F5: AXA has deposited its shares of common stock ("Common Stock") of AXA Financial into a voting trust. AXA will remain the indirect beneficial owner of such Common Stock, but during the term of the voting trust, the AXA Voting Trustees will exercise all voting rights with respect to the Common Stock. By reason of the voting trust and their relationship with AXA and the Mutuelles AXA, the AXA Voting Trustees may be deemed to beneficially own the securities covered by this Form 4. The AXA Voting Trustees expressly declare that the filing of this Form 4 shall not be construed as an admission that any of them is, for purposes of Section 16 of the Securities Exchange Act of 1934, as amended, the beneficial owner of any securities covered by this Form 4.

F6: In addition to the AB Units reported in this Form 4, the Reporting Persons beneficially own units ("Holding Units") representing assignments of beneficial ownership of limited partnership interests in AllianceBernstein Holding L.P. ("Holding") as follows. As of March 30, 2009, ACMC, Inc. ("ACMC") beneficially owned directly 722,178 Holding Units and AXA Equitable Life Insurance Company ("AXA Equitable") beneficially owned directly 722,178 Holding Units. Equitable Holdings, LLC wholly owns AllianceBernstein Corporation, the general partner of both AllianceBernstein and Holding. As of March 30, 2009, Holding owned 91,956,176 AB Units. For more information on the Reporting Persons' holdings of Holding Units, see their separate Form 4 filings with respect to Holding Units.

F7: The AB Units are highly illiquid, and the ability of a holder of AB Units to exchange them in the future for Holding Units if it so desires is substantially limited. In general, transfers of AB Units will be allowed only with the written consent of both AXA Equitable and the general partner of AllianceBernstein. AXA Equitable and the general partner of AllianceBernstein have stated that they intend to refuse to consent to any transfer that is not described in the safe harbors set forth in the United States Treasury regulations.

F8: These AB Units are directly owned by AXA Corporate Solutions.

F9: These AB Units are directly owned by Coliseum Reinsurance.

F10: These AB Units are directly owned by ACMC.

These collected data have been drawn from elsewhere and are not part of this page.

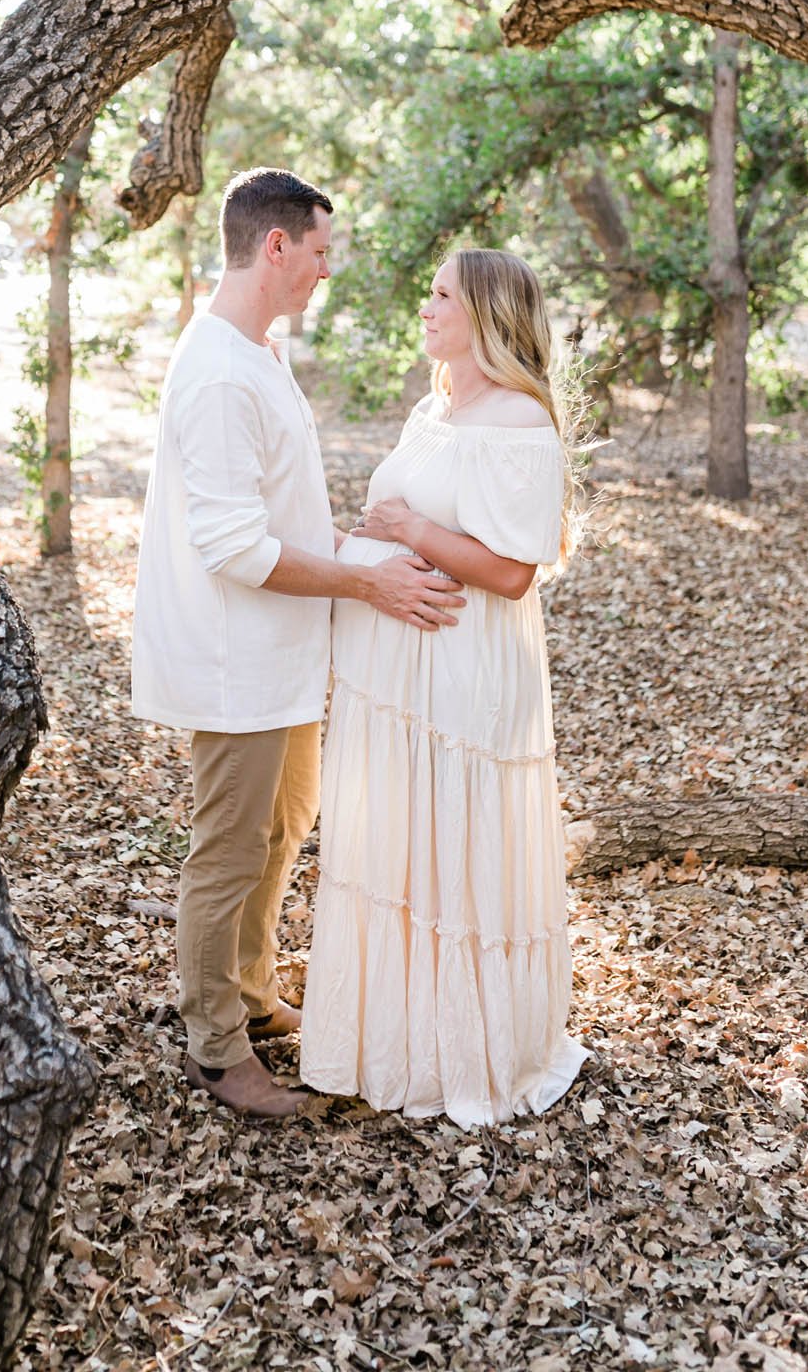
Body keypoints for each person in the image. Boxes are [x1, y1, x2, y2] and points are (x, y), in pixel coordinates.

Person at [131, 168, 465, 1119]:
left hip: (284, 655)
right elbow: (233, 545)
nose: (327, 269)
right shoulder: (217, 372)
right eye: (320, 251)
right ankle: (215, 1048)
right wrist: (367, 580)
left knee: (281, 831)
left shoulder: (259, 352)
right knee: (228, 849)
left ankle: (248, 987)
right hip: (234, 658)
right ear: (275, 247)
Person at [300, 247, 589, 1128]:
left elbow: (510, 573)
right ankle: (391, 1038)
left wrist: (408, 529)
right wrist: (378, 541)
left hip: (460, 674)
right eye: (427, 291)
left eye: (441, 297)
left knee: (451, 843)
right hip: (396, 681)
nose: (424, 307)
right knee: (401, 842)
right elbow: (396, 523)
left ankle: (466, 1051)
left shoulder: (519, 423)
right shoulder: (437, 405)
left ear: (488, 318)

F11: These AB Units are directly owned by AXA Equitable.

F12: These AB Units are directly owned by AXA Financial (Bermuda), Ltd ("AXA Bermuda").

F13: On March 30, 2009, AXA IM Rose purchased 41,934,582 AB Units from AXA Bermuda. The purchase price of each AB Unit was $14.308 per AB Unit.

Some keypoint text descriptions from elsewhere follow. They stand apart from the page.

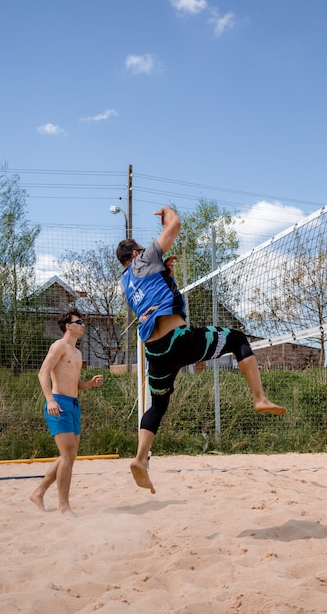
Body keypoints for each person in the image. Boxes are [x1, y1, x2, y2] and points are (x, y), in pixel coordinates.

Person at [116, 205, 287, 494]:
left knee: (158, 405)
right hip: (177, 341)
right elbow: (175, 226)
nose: (147, 250)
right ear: (135, 254)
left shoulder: (125, 282)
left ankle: (141, 458)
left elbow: (156, 293)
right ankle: (259, 398)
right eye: (143, 249)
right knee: (238, 339)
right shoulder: (143, 259)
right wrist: (168, 212)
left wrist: (167, 274)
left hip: (154, 353)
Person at [29, 308, 103, 515]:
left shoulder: (78, 353)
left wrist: (90, 384)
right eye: (79, 322)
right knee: (68, 455)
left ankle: (38, 493)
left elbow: (76, 383)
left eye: (83, 322)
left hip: (73, 404)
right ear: (68, 326)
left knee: (68, 457)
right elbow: (42, 373)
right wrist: (50, 400)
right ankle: (64, 507)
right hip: (58, 403)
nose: (83, 325)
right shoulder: (59, 346)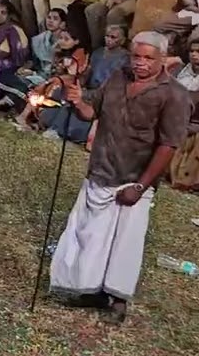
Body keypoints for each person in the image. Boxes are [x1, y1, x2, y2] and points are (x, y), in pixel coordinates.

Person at [49, 31, 191, 324]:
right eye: (136, 56)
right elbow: (92, 111)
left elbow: (169, 145)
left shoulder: (174, 94)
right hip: (101, 169)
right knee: (89, 233)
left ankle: (117, 300)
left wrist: (141, 185)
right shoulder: (118, 77)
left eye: (148, 58)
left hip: (134, 178)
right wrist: (77, 99)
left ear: (162, 60)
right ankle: (89, 289)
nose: (140, 63)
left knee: (124, 242)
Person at [168, 40, 199, 190]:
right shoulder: (179, 71)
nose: (194, 55)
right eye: (192, 51)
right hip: (174, 119)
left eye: (198, 52)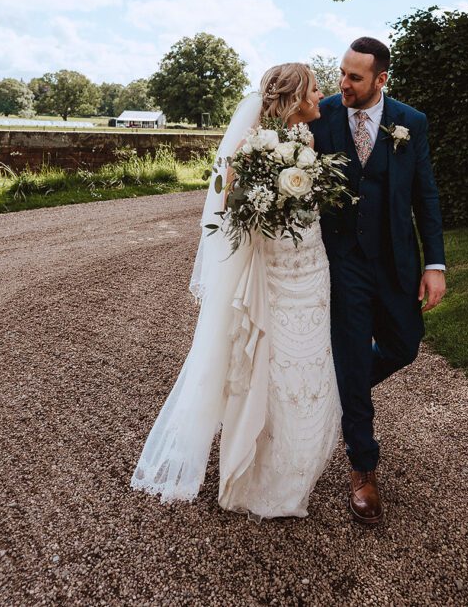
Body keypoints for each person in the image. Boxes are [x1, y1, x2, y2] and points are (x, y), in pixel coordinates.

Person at [130, 63, 341, 520]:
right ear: (295, 96)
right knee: (273, 368)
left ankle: (297, 467)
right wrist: (264, 200)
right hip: (274, 274)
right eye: (313, 88)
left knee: (311, 367)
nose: (320, 94)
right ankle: (258, 473)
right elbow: (225, 202)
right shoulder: (253, 145)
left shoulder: (307, 142)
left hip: (313, 269)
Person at [311, 37, 446, 526]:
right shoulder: (321, 115)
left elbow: (425, 195)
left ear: (381, 79)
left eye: (354, 77)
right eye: (342, 73)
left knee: (404, 344)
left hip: (395, 260)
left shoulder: (411, 122)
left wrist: (435, 264)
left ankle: (337, 389)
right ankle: (363, 468)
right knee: (352, 353)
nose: (343, 84)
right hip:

F14: These AB Units are directly owned by AXA IM Rose.

F15: These AB Units are directly owned by MONY Life Insurance Company.

F16: These AB Units are directly owned by MONY Life Insurance Company of America.

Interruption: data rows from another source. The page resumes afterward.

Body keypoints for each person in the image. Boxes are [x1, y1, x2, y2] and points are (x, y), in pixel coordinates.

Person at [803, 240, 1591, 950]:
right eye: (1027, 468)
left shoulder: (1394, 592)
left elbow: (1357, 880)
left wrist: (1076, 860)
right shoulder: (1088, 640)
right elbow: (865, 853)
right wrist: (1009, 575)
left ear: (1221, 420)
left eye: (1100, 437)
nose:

F17: The transfers of AB Units to Coliseum Reinsurance and AXA IM Rose, as more fully described above, are internal transfers within the consolidated AXA Group for capital management purposes that do not change the aggregate holdings of AB Units by AXA and its affiliates ("AXA Group"). Coliseum Reinsurance and AXA IM Rose intend to hold their AB Units for passive investment purposes as part of the AXA Group's overall strategic holding in AllianceBernstein.